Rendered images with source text
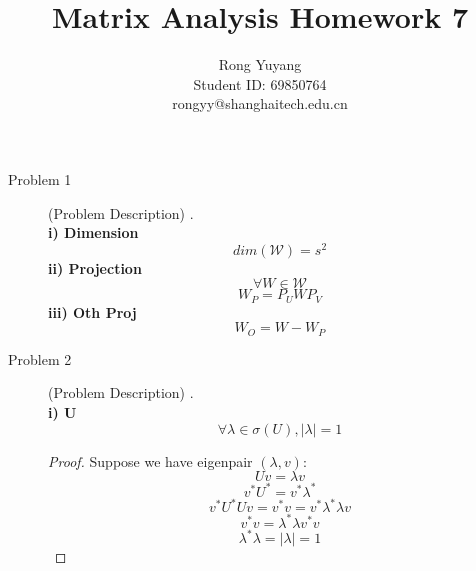 \documentclass{article}
\title{Matrix Analysis Homework 7}
\author{Rong Yuyang \\ Student ID: 69850764 \\ rongyy@shanghaitech.edu.cn}
\begin{document}
\maketitle

\begin{description}
	\item[Problem 1] (Problem Description)
	.\\
	\textbf{i) Dimension}
		$$dim(\mathcal{W}) = s^2$$
	\textbf{ii) Projection}
		$$\forall W \in \mathcal{W}$$
		$$W_P = P_UWP_V$$
	\textbf{iii) Oth Proj}
		$$W_O = W - W_P$$

	\item[Problem 2] (Problem Description)
	.\\
	\textbf{i) U}
	$$\forall \lambda \in \sigma(U), |\lambda| = 1$$
	\begin{proof}
		Suppose we have eigenpair $(\lambda, v)$:
		$$ Uv = \lambda v$$
		$$ v^*U^* = v^*\lambda^*$$
		$$ v^*U^* Uv = v^*v = v^*\lambda^*\lambda v$$
		$$ v^*v = \lambda^*\lambda v^*v$$
		$$ \lambda^*\lambda = |\lambda| = 1$$
	\end{proof}

\end{description}
\end{document}
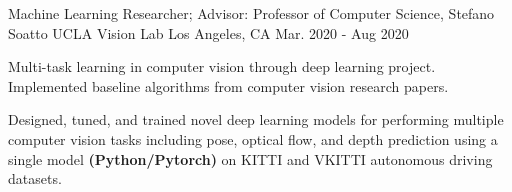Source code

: \cventry
    {Machine Learning Researcher; Advisor: Professor of Computer Science, Stefano Soatto} %
    {UCLA Vision Lab} %
    {Los Angeles, CA} %
    {Mar. 2020 - Aug 2020} %
    {
      \begin{cvitems} %
        \item {Multi-task learning in computer vision through deep learning project. 
            Implemented baseline algorithms from computer vision research papers. 
        }
        \item {  
        Designed, tuned, and trained novel deep learning models for performing 
        multiple computer vision tasks including pose, optical flow, and depth prediction
        using a single model \textbf{(Python/Pytorch)} on KITTI and VKITTI autonomous driving 
        datasets.
        }
      \end{cvitems}
    } 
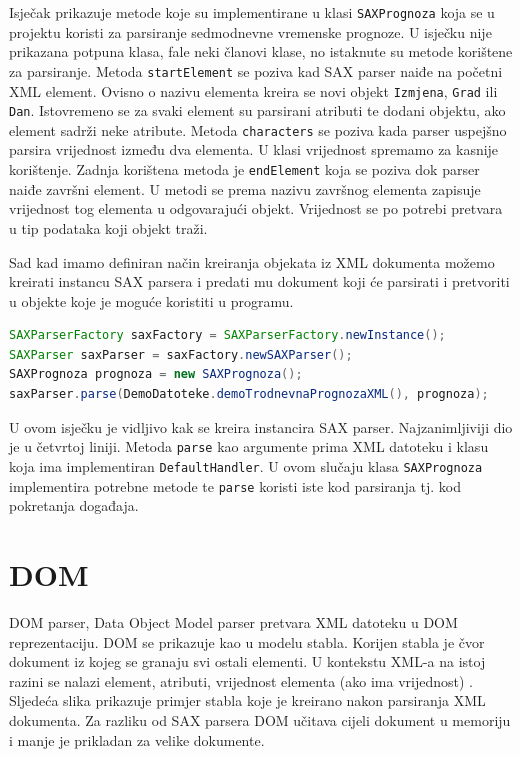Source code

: \documentclass[]{foi}
\begin{document}
Isječak prikazuje metode koje su implementirane u klasi \texttt{SAXPrognoza} koja se u
projektu koristi za parsiranje sedmodnevne vremenske prognoze. U isječku nije prikazana
potpuna klasa, fale neki članovi klase, no istaknute su metode korištene za parsiranje.
Metoda \texttt{startElement} se poziva kad SAX parser naiđe na početni XML element. Ovisno
o nazivu elementa kreira se novi objekt \texttt{Izmjena}, \texttt{Grad} ili \texttt{Dan}. Istovremeno se za svaki
element su parsirani atributi te dodani objektu, ako element sadrži neke atribute. Metoda
\texttt{characters} se poziva kada parser uspejšno parsira vrijednost između dva elementa.
U klasi vrijednost spremamo za kasnije korištenje. Zadnja korištena metoda je \texttt{endElement}
koja se poziva dok parser naiđe završni element. U metodi se prema nazivu završnog elementa
zapisuje vrijednost tog elementa u odgovarajući objekt. Vrijednost se po potrebi pretvara
u tip podataka koji objekt traži.

Sad kad imamo definiran način kreiranja objekata iz XML dokumenta možemo kreirati instancu
SAX parsera i predati mu dokument koji će parsirati i pretvoriti u objekte koje je moguće
koristiti u programu.

\begin{lstlisting}[language=java, caption={Kreiranje instance SAX parsera i parsiranje XML datoteke}]
SAXParserFactory saxFactory = SAXParserFactory.newInstance();
SAXParser saxParser = saxFactory.newSAXParser();
SAXPrognoza prognoza = new SAXPrognoza();
saxParser.parse(DemoDatoteke.demoTrodnevnaPrognozaXML(), prognoza);
\end{lstlisting}

U ovom isječku je vidljivo kak se kreira instancira SAX parser. Najzanimljiviji dio
je u četvrtoj liniji. Metoda \texttt{parse} kao argumente prima XML datoteku i klasu
koja ima implementiran \texttt{DefaultHandler}. U ovom slučaju klasa \texttt{SAXPrognoza}
implementira potrebne metode te \texttt{parse} koristi iste kod parsiranja tj. kod
pokretanja događaja.

\section{DOM}
DOM parser, Data Object Model parser pretvara XML datoteku u DOM reprezentaciju.
DOM se prikazuje kao u modelu stabla. Korijen stabla je čvor dokument iz kojeg se
granaju svi ostali elementi. U kontekstu XML-a na istoj razini se nalazi element,
atributi, vrijednost elementa (ako ima vrijednost) \cite{java_and_xml}. Sljedeća slika prikazuje primjer
stabla koje je kreirano nakon parsiranja XML dokumenta. Za razliku od SAX parsera
DOM učitava cijeli dokument u memoriju i manje je prikladan za velike dokumente.
\end{document}
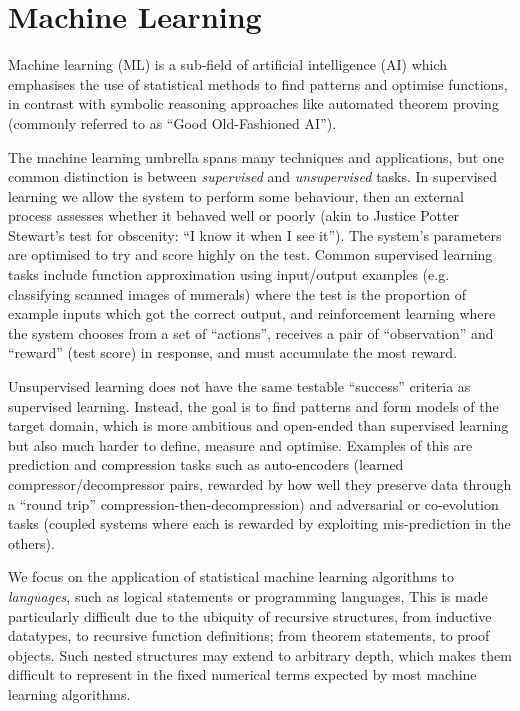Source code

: \section{Machine Learning}

Machine learning (ML) is a sub-field of artificial intelligence (AI) which
emphasises the use of statistical methods to find patterns and optimise
functions, in contrast with symbolic reasoning approaches like automated theorem
proving (commonly referred to as ``Good Old-Fashioned AI'').

The machine learning umbrella spans many techniques and applications, but one
common distinction is between \emph{supervised} and \emph{unsupervised} tasks.
In supervised learning we allow the system to perform some behaviour, then an
external process assesses whether it behaved well or poorly (akin to Justice
Potter Stewart's test for obscenity: ``I know it when I see it''). The system's
parameters are optimised to try and score highly on the test. Common supervised
learning tasks include function approximation using input/output examples (e.g.
classifying scanned images of numerals) where the test is the proportion of
example inputs which got the correct output, and reinforcement learning where
the system chooses from a set of ``actions'', receives a pair of ``observation''
and ``reward'' (test score) in response, and must accumulate the most reward.

Unsupervised learning does not have the same testable ``success'' criteria as
supervised learning. Instead, the goal is to find patterns and form models of
the target domain, which is more ambitious and open-ended than supervised
learning but also much harder to define, measure and optimise. Examples of this
are prediction and compression tasks such as auto-encoders
(learned compressor/decompressor pairs, rewarded by how well they preserve data
through a ``round trip'' compression-then-decompression) and adversarial or
co-evolution tasks (coupled systems where each is rewarded by exploiting
mis-prediction in the others).

We focus on the application of statistical machine learning algorithms to
\emph{languages}, such as logical statements or programming languages, This is
made particularly difficult due to the ubiquity of recursive structures, from
inductive datatypes, to recursive function definitions; from theorem statements,
to proof objects. Such nested structures may extend to arbitrary depth, which
makes them difficult to represent in the fixed numerical terms expected by most
machine learning algorithms.

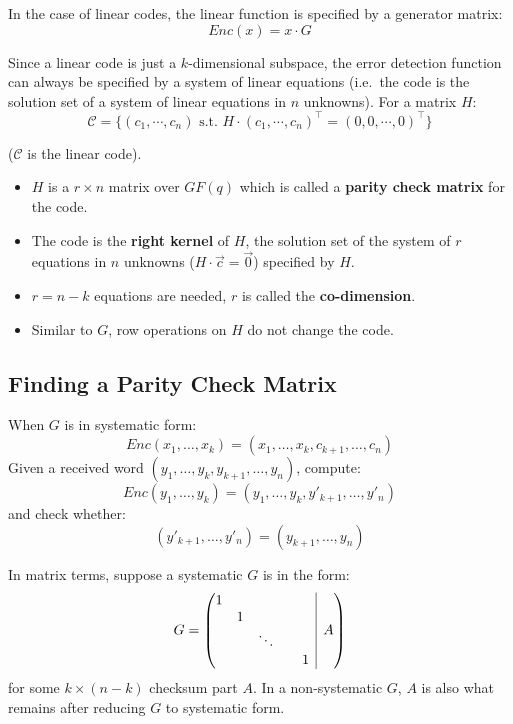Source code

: \documentclass[11pt]{article}
\begin{document}
In the case of linear codes, the linear function is specified by a generator matrix: 
\[
  Enc(x) = x \cdot G
\]

Since a linear code is just a $k$-dimensional subspace, the error detection function can always be specified by a system of linear equations (i.e.\ the code is the solution set of a system of linear equations in $n$ unknowns).
For a matrix $H$:
\[
  \mathcal{C} = \{ (c_1, \cdots, c_n) \text{ s.t.\ } H \cdot (c_1, \cdots, c_n)^\intercal = (0, 0, \cdots, 0)^\intercal \}
\]

($\mathcal{C}$ is the linear code).

\begin{itemize}
  \item $H$ is a $r \times n$ matrix over $GF(q)$ which is called a \textbf{parity check matrix} for the code.
  \item The code is the \textbf{right kernel} of $H$, the solution set of the system of $r$ equations in $n$ unknowns ($H \cdot \overrightarrow{c} = \overrightarrow{0}$) specified by $H$.
  \item $r = n - k$ equations are needed, $r$ is called the \textbf{co-dimension}.
  \item Similar to $G$, row operations on $H$ do not change the code.
\end{itemize}

\subsection{Finding a Parity Check Matrix}
When $G$ is in systematic form:
\[
  Enc(x_1, \ldots, x_k) = (x_1, \ldots, x_k, c_{k + 1}, \ldots, c_n)
\]
Given a received word $(y_1, \ldots, y_k, y_{k + 1}, \ldots, y_n)$, compute:
\[
	Enc(y_1, \ldots, y_k) = (y_1, \ldots, y_k, y'_{k + 1}, \ldots, y'_n)
\]
and check whether:
\[
	(y'_{k + 1}, \ldots, y'_n) =  (y_{k + 1}, \ldots, y_n)
\]

In matrix terms, suppose a systematic $G$ is in the form:
\[
  G = 
  \left( \begin{array}{@{}c|c@{}}
     \begin{matrix}
        1 & & & \\
        & 1 & & \\
        & & \ddots & \\
        & & & & 1
     \end{matrix} 
        & A
  \end{array} \right)
\]
for some $k \times (n - k)$ checksum part $A$.
In a non-systematic $G$, $A$ is also what remains after reducing $G$ to systematic form.
\end{document}
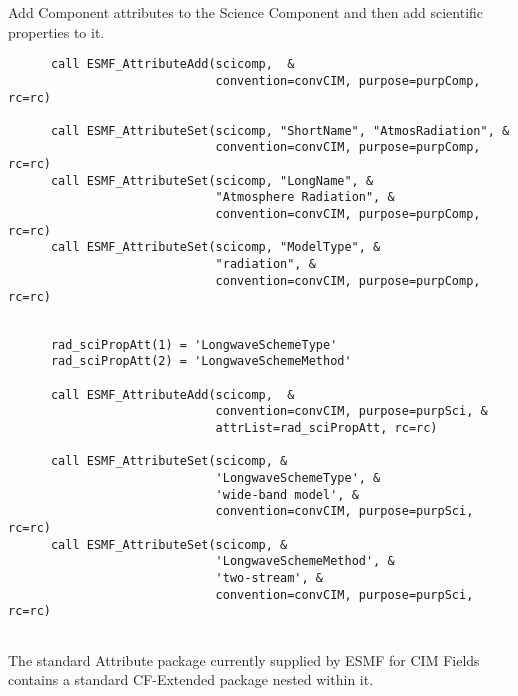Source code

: 
  \begin{sloppypar}
       Add Component attributes to the Science Component and then add
       scientific properties to it.
  \end{sloppypar} 

 \begin{verbatim}
      call ESMF_AttributeAdd(scicomp,  &
                             convention=convCIM, purpose=purpComp, rc=rc)

      call ESMF_AttributeSet(scicomp, "ShortName", "AtmosRadiation", &
                             convention=convCIM, purpose=purpComp, rc=rc)
      call ESMF_AttributeSet(scicomp, "LongName", &
                             "Atmosphere Radiation", &
                             convention=convCIM, purpose=purpComp, rc=rc)
      call ESMF_AttributeSet(scicomp, "ModelType", &
                             "radiation", &
                             convention=convCIM, purpose=purpComp, rc=rc)
 
\end{verbatim}
 

 \begin{verbatim}
      rad_sciPropAtt(1) = 'LongwaveSchemeType'
      rad_sciPropAtt(2) = 'LongwaveSchemeMethod'

      call ESMF_AttributeAdd(scicomp,  &
                             convention=convCIM, purpose=purpSci, &
                             attrList=rad_sciPropAtt, rc=rc)

      call ESMF_AttributeSet(scicomp, &
                             'LongwaveSchemeType', &
                             'wide-band model', &
                             convention=convCIM, purpose=purpSci, rc=rc)
      call ESMF_AttributeSet(scicomp, &
                             'LongwaveSchemeMethod', &
                             'two-stream', &
                             convention=convCIM, purpose=purpSci, rc=rc)
 
\end{verbatim}
 

  \begin{sloppypar}
       The standard Attribute package currently supplied by ESMF for
       CIM Fields contains a standard CF-Extended package nested within it.
  \end{sloppypar} 

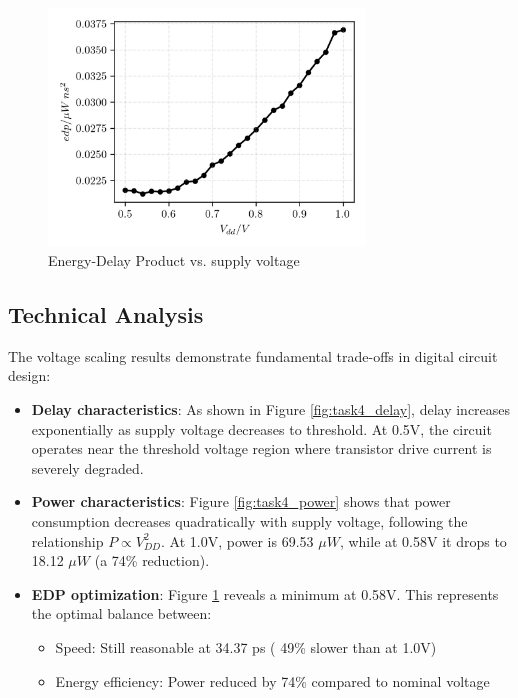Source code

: \documentclass[UTF8,12pt,a4paper]{ctexart}
\begin{document}
\begin{figure}[h]
\centering
\includegraphics[width=0.75\textwidth]{Task4/edp_vs_volts.png}
\caption{Energy-Delay Product vs. supply voltage}
\label{fig:task4_edp}
\end{figure}

\subsection{Technical Analysis}

The voltage scaling results demonstrate fundamental trade-offs in digital circuit design:

\begin{itemize}
    \item[1.] \textbf{Delay characteristics}: As shown in Figure \ref{fig:task4_delay}, delay increases exponentially as supply voltage decreases to threshold. At 0.5V, the circuit operates near the threshold voltage region where transistor drive current is severely degraded.
    
    \item[2.] \textbf{Power characteristics}: Figure \ref{fig:task4_power} shows that power consumption decreases quadratically with supply voltage, following the relationship $P \propto V_{DD}^2$. At 1.0V, power is 69.53 $\mu W$, while at 0.58V it drops to 18.12 $\mu W$ (a 74\% reduction).
    
    \item[3.] \textbf{EDP optimization}: Figure \ref{fig:task4_edp} reveals a minimum at 0.58V. This represents the optimal balance between:
    \begin{itemize}
        \item Speed: Still reasonable at 34.37 ps ( 49\% slower than at 1.0V)
        \item Energy efficiency: Power reduced by 74\% compared to nominal voltage
    \end{itemize}
    
\end{itemize}
\end{document}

Work order: Pull every line containing "cdot" out of the records.

Solved exercise:
  Enc(x) = x \cdot G
  \mathcal{C} = \{ (c_1, \cdots, c_n) \text{ s.t.\ } H \cdot (c_1, \cdots, c_n)^\intercal = (0, 0, \cdots, 0)^\intercal \}
  \item The code is the \textbf{right kernel} of $H$, the solution set of the system of $r$ equations in $n$ unknowns ($H \cdot \overrightarrow{c} = \overrightarrow{0}$) specified by $H$.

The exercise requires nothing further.